Rose museau se situe dans un temps indéterminé où il y avait encore des cuisinières à pétrole mais déjà des frigos, des tables de cuisine en formica, des tortillons attrape-mouches, des rideaux à lamelles en plastique coloré aux portes et des attractions animalières sur la place du marché d’une ville jamais nommée mais dotée d’un métro dont la banlieue avait conservé des airs de campagne. C’est là qu’Urbain, le dresseur de rats, vient montrer ses « artistes ». Au son de sa guimbarde, à trois mètres de hauteur, « cinq rats entamèrent sur la plateforme une curieuse chorégraphie qui s'ouvrit sur une ronde, puis le premier tourna sur lui-même avant de sauter par-dessus les quatre autres arc-boutés côte à côte, en appui sur le museau et les pattes arrière.

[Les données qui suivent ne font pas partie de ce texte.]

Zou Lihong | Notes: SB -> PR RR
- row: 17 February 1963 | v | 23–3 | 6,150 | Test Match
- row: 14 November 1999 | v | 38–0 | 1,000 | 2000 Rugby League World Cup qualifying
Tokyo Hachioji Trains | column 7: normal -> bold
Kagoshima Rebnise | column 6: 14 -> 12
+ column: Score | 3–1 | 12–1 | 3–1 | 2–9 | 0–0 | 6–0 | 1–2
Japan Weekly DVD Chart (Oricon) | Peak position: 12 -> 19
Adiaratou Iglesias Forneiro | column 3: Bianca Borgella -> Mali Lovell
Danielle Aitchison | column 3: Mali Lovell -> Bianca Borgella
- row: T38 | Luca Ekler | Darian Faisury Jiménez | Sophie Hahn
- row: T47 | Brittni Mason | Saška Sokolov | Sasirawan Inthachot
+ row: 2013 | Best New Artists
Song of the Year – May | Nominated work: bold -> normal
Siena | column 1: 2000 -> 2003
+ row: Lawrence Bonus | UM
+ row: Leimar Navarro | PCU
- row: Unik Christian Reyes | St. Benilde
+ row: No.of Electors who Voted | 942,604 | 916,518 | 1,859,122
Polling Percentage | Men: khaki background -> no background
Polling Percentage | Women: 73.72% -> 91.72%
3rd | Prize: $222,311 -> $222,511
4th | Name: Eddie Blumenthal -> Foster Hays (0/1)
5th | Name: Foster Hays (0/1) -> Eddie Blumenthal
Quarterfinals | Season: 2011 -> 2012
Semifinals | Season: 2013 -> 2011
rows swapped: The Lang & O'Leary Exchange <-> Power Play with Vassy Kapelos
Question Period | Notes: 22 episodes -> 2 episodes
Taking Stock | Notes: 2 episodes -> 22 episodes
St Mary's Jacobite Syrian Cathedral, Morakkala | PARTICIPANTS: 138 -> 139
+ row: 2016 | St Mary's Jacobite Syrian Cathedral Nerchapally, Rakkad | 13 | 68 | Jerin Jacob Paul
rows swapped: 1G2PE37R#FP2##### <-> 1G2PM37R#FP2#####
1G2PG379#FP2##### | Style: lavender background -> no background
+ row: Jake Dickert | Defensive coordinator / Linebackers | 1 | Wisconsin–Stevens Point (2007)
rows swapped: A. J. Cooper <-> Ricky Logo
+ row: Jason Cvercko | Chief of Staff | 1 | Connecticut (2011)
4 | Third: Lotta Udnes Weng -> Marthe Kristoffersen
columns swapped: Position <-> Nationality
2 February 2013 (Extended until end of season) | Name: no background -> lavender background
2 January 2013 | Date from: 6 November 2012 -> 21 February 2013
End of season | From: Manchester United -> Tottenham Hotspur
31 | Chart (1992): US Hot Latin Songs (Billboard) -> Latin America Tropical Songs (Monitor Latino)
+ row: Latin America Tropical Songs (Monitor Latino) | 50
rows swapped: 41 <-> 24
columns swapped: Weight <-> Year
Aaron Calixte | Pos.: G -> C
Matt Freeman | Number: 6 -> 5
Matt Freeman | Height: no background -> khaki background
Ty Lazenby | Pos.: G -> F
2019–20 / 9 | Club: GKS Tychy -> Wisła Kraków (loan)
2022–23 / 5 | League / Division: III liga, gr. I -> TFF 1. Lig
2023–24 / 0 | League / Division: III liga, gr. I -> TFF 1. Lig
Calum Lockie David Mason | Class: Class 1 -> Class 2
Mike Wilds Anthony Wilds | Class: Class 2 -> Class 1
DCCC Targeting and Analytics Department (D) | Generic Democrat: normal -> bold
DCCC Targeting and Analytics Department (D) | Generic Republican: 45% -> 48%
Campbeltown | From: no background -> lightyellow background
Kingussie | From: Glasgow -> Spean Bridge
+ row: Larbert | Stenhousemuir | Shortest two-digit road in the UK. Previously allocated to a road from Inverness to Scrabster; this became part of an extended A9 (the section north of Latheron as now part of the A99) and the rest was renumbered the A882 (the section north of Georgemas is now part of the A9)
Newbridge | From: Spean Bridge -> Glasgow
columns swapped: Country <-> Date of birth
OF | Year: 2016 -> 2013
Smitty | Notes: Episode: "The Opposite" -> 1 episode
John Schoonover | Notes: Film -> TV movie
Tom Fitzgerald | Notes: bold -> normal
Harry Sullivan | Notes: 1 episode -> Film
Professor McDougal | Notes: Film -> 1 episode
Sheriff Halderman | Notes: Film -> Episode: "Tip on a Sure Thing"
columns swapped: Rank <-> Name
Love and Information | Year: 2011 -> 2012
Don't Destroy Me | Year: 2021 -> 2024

La figure achevée, les rats firent le tour de la plateforme pour finir assis comme des enfants jouant à la chandelle ». C’est alors qu’intervient le clou de son spectacle avec la performance d’un Rattus-rattus gros rat gris à nez rose spectaculaire par sa taille et sa souplesse, qui se lance dans une « triple pirouette renversée amorcée par un pivot espagnol et terminé par une double roue vrillée » devant un public stupéfait qui applaudit avec ferveur. Chaque semaine sur la place le dresseur retrouve le vieux père Mistol, l’oiseleur qui fait chanter ses canaris, perruches et perroquet colorés en chœur, et Bouffre, le riche montreur de chats aussi prétentieux que ses félins hypocrites pomponnés qui touchent si facilement le cœur des petits et des grands. La cohabitation entre les volatiles, les félins et les rongeurs, on s’en doute, n’est pas toujours harmonieuse.

Avant d’être dresseur de rats, Urbain, le quarantenaire qui a grandi dans une masure auprès d’une vieille tante vivotant de ses chèvres et de la vente de ses fromages, avait longtemps rêvé plus jeune de voyager en zigzag en prenant son temps. Mais, au décès brutal de sa tante affectueuse, sans que le grand adolescent solitaire et introverti s’en aperçoive, un étrange rôdeur venu de la ville entreprend de cultiver la peur des maladies que les chèvres pourraient transmettre, dénonce les odeurs émanant de la fromagerie, son supposé manque d’hygiène, sa vétusté voire son insalubrité et multiplie les ragots les plus invraisemblables sur cette femme simple, aimable et discrète venue de Bretagne il y a plusieurs décennies pour y travailler. En la travestissant en possible jeteuse de sorts ce manipulateur comptait bien parvenir à discréditer aussi le neveu de la sorcière jusqu’à ce que la population pour se protéger le chasse du village. À défaut de trouver un titre de propriété au nom de la tante et contre la promesse d’éliminer promptement ces maudites chèvres, la collectivité ferait don de la bergerie et sa masure attenante au sinistre individu. L’affaire fut conclue.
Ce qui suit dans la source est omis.